Get this shit out of my house!

Does anyone else remember that in 1993, Mike Myers’ character Charlie in So I Married an Axe Murderer makes an entire full-ass living as a shitty coffeehouse slam poet, who just self-plagiarizes the same tired quasi-misogynistic shite every single…I don’t even know how often he performs? But he lives in like a fancy house in San Francisco? Also, just as improbably, the soundtrack to this film features both versions of “There She Goes?” And that “There She Goes” is about heroin? Which does not feature in So I Married An Axe Murderer? That shit was legit my favorite movie for like five years. What the fuck is wrong with me?

Anyway, what were we talking about? Oh yeah. That is some borderline-Hoarders bullshit and completely inexcusable. What sort of emotional attachment does your spouse (who may or may not be a wo-man, it’s just that I had to make it fit with the poem, you see) have to this ridiculously outdated piece of equipment that, yes, cost a lot of money at the time it was procured but would scarcely beckon $25 at a garage sale now, given that it probably has no way to be hooked up to a phone?

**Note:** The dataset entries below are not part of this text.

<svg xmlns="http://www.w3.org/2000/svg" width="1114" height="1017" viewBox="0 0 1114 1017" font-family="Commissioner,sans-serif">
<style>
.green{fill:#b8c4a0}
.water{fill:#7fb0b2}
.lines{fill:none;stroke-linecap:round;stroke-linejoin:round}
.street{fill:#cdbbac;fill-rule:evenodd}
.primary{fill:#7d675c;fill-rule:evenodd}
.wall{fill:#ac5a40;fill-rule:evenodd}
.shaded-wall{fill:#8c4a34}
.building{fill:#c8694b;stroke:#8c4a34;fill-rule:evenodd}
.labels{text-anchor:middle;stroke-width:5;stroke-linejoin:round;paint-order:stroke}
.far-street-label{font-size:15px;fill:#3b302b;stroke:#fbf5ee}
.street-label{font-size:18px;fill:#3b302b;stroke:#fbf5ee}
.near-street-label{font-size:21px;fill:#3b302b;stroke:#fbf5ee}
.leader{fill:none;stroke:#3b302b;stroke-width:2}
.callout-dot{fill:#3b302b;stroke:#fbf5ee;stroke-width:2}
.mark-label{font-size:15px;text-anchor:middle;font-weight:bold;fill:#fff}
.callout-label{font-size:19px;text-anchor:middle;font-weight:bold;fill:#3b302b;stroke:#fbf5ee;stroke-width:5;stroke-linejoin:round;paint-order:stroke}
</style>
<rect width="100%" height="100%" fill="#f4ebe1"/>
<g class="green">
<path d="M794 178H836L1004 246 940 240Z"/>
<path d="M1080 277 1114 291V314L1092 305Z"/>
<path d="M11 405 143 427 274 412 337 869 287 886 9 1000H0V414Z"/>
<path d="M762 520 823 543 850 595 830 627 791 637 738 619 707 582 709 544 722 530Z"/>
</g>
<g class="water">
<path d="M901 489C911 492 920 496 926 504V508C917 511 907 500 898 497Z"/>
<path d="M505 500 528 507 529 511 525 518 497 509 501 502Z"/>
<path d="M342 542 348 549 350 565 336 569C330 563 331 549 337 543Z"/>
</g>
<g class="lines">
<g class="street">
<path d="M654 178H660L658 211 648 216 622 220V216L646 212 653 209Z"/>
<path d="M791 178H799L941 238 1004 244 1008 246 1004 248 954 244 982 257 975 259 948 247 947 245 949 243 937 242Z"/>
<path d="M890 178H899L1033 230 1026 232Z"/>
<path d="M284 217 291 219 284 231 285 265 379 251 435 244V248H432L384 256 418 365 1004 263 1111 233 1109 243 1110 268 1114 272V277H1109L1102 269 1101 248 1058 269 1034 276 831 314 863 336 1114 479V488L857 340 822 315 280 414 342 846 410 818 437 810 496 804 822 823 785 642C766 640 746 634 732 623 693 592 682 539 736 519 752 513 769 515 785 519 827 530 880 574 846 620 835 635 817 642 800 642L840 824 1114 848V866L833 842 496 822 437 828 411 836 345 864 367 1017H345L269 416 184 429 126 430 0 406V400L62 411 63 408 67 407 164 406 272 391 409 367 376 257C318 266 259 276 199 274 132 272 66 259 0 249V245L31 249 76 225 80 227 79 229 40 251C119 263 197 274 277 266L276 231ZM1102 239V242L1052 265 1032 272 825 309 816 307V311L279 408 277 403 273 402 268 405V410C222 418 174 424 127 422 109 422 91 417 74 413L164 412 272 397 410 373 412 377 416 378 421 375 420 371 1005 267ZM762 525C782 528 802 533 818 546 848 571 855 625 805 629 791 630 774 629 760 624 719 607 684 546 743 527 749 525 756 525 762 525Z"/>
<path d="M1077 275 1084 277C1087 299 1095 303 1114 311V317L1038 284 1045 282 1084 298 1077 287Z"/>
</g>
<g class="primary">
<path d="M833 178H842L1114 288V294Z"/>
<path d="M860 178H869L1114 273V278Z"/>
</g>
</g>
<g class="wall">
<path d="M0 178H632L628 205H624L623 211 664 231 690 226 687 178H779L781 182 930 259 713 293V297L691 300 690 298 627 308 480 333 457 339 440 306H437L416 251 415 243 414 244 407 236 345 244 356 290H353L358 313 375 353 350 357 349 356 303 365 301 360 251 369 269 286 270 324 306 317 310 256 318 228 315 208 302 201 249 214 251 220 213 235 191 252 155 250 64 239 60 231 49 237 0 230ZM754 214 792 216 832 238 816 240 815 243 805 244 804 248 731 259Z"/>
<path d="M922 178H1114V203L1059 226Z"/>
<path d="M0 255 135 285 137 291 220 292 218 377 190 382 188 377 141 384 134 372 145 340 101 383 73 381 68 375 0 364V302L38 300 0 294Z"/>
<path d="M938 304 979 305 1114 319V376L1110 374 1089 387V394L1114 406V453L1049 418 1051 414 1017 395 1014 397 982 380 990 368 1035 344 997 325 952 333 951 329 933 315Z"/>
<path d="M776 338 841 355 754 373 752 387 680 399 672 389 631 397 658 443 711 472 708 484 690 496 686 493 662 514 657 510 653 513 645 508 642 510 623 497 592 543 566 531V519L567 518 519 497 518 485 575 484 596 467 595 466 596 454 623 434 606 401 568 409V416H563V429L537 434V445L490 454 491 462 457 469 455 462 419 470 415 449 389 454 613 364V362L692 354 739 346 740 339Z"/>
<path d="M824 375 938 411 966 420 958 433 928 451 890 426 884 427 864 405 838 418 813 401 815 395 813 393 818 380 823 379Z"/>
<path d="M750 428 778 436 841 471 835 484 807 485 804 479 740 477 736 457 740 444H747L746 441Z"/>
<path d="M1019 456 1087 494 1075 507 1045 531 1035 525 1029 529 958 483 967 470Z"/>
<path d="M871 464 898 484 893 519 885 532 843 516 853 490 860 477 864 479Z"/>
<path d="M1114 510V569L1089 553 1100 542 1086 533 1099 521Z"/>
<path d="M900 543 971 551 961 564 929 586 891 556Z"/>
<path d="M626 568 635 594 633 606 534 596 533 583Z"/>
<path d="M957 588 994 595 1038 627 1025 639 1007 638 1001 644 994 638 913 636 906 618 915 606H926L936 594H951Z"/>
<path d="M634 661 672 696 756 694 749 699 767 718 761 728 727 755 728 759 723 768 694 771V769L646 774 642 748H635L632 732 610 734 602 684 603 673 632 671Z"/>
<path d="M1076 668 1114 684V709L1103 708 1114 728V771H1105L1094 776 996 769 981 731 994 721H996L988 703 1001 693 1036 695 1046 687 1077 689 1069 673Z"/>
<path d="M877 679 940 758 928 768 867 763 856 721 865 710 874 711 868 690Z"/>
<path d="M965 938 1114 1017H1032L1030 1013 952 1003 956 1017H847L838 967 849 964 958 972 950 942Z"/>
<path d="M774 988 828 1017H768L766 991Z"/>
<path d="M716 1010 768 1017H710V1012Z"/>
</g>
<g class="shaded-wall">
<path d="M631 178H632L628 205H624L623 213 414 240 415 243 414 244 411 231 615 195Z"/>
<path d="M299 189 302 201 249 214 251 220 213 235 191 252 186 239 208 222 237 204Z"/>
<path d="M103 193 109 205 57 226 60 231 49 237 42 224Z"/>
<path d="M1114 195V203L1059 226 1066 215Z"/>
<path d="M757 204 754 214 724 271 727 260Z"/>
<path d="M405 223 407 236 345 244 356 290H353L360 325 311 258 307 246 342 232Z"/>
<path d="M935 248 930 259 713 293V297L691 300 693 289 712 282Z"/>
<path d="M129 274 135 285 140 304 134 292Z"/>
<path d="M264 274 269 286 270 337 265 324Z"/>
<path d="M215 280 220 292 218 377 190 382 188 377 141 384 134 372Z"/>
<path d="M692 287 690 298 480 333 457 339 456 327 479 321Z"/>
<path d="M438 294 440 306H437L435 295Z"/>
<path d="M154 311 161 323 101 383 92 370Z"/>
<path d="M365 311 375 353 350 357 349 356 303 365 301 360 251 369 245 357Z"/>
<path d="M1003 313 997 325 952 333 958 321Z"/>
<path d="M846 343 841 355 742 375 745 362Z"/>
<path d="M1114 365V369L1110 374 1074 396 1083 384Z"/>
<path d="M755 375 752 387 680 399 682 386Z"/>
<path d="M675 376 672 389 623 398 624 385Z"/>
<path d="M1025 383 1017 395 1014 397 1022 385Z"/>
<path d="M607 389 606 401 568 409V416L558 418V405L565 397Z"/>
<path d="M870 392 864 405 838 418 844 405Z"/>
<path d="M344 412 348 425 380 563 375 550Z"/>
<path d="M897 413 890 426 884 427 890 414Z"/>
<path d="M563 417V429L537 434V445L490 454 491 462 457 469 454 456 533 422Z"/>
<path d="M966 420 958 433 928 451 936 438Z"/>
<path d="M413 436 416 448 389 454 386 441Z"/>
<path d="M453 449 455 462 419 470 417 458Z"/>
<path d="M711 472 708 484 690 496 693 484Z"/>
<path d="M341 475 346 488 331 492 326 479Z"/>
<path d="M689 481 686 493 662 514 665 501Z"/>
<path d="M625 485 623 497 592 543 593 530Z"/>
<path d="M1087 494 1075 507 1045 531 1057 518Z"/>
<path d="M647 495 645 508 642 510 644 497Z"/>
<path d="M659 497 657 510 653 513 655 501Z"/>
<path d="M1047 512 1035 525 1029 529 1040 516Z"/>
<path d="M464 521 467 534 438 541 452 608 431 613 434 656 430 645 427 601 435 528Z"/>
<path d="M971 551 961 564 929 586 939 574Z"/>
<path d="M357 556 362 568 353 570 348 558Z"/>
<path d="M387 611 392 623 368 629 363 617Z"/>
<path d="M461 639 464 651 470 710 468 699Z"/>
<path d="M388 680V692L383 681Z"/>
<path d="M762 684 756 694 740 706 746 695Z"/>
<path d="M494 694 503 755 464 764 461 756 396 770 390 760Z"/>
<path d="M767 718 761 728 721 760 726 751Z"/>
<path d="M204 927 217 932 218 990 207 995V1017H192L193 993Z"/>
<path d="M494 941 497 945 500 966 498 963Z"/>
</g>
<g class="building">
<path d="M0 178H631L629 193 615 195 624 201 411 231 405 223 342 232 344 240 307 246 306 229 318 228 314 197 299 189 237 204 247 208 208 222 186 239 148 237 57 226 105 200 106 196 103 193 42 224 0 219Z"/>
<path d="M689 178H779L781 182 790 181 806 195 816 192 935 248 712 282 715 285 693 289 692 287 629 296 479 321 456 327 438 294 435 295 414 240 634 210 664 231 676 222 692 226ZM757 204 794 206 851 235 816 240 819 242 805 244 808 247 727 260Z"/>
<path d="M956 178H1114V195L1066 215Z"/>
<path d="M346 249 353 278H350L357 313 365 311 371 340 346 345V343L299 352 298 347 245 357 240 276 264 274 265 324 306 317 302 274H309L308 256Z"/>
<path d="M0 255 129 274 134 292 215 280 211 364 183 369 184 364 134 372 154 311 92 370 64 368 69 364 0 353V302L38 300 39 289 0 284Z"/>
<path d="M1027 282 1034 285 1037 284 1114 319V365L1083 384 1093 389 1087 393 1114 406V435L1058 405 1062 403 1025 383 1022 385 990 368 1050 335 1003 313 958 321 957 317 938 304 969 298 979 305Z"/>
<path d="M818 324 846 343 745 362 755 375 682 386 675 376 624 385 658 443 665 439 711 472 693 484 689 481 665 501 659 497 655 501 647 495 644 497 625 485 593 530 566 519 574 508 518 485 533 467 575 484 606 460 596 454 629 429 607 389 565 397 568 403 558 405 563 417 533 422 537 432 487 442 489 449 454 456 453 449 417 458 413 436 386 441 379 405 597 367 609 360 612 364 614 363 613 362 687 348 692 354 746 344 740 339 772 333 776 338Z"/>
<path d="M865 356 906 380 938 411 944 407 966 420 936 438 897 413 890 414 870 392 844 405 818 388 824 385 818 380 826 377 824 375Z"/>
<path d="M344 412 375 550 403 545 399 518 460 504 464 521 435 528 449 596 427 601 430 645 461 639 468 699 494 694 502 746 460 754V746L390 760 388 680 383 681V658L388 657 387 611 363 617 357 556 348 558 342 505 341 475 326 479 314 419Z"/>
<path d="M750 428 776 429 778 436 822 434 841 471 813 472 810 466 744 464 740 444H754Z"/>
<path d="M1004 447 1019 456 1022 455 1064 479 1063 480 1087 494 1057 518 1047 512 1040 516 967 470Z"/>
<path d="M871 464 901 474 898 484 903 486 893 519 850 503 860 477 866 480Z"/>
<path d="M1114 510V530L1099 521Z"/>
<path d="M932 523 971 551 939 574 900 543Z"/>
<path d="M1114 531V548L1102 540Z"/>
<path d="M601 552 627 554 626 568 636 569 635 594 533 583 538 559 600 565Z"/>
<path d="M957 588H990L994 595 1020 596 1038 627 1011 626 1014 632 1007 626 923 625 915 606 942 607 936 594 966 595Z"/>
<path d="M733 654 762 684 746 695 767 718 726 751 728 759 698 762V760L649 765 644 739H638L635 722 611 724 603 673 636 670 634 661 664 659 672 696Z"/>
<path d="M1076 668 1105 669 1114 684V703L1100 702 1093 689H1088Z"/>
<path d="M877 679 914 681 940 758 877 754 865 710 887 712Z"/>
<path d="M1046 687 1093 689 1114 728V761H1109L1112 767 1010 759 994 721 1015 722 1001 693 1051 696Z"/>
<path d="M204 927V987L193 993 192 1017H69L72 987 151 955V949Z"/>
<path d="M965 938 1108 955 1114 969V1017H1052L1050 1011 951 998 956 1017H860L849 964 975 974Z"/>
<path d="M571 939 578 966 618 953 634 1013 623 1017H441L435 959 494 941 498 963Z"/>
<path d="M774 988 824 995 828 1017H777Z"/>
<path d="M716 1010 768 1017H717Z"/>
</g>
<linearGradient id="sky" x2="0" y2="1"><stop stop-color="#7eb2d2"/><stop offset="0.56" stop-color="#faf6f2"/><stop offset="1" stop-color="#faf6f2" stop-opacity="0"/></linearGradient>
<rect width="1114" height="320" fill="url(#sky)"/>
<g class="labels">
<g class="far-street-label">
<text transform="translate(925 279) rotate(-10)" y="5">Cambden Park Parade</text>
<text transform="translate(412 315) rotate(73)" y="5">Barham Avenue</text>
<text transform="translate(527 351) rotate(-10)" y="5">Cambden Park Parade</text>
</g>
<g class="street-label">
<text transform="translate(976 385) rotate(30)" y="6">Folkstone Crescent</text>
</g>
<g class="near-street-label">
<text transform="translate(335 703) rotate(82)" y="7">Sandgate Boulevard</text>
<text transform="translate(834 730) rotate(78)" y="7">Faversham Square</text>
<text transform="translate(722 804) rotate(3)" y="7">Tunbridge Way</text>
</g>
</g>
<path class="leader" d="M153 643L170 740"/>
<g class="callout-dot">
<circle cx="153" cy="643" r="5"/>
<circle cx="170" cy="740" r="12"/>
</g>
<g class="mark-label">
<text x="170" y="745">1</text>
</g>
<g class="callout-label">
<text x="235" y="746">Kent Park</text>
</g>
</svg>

Don’t be direct about it, because Gen-Xers think directness is way moody —but see if you can use whatever gentle manipulation you usually use to have delicate conversations with your spouse, and try to find out what’s really behind the attachment to the stereo system (that, by the way, is what we used to call it: a stereo system). Once you have made it clear that you value and honor whatever real thing is actually there (again, not directly but with actions that may or may not include accompanying your spouse on a trip to the record store), maybe your partner will come to their senses and get rid of that shit themselves. 

In unrelated news, my parents still have both their 60s-issue hi-fi (which now only operates in mono) and the Stereo System (with a six-6D changer and a DOUBLE TAPE DECK and an AM and FM radio!) my dad bought “for my mom” (she never used it) in their living room today, despite the fact that the only thing either of them ever listens to is NPR podcasts on the kitchen Bose thingy.

Jane, get me off this crazy thing…called love!

BONUS: Which version of “There She Goes” is better?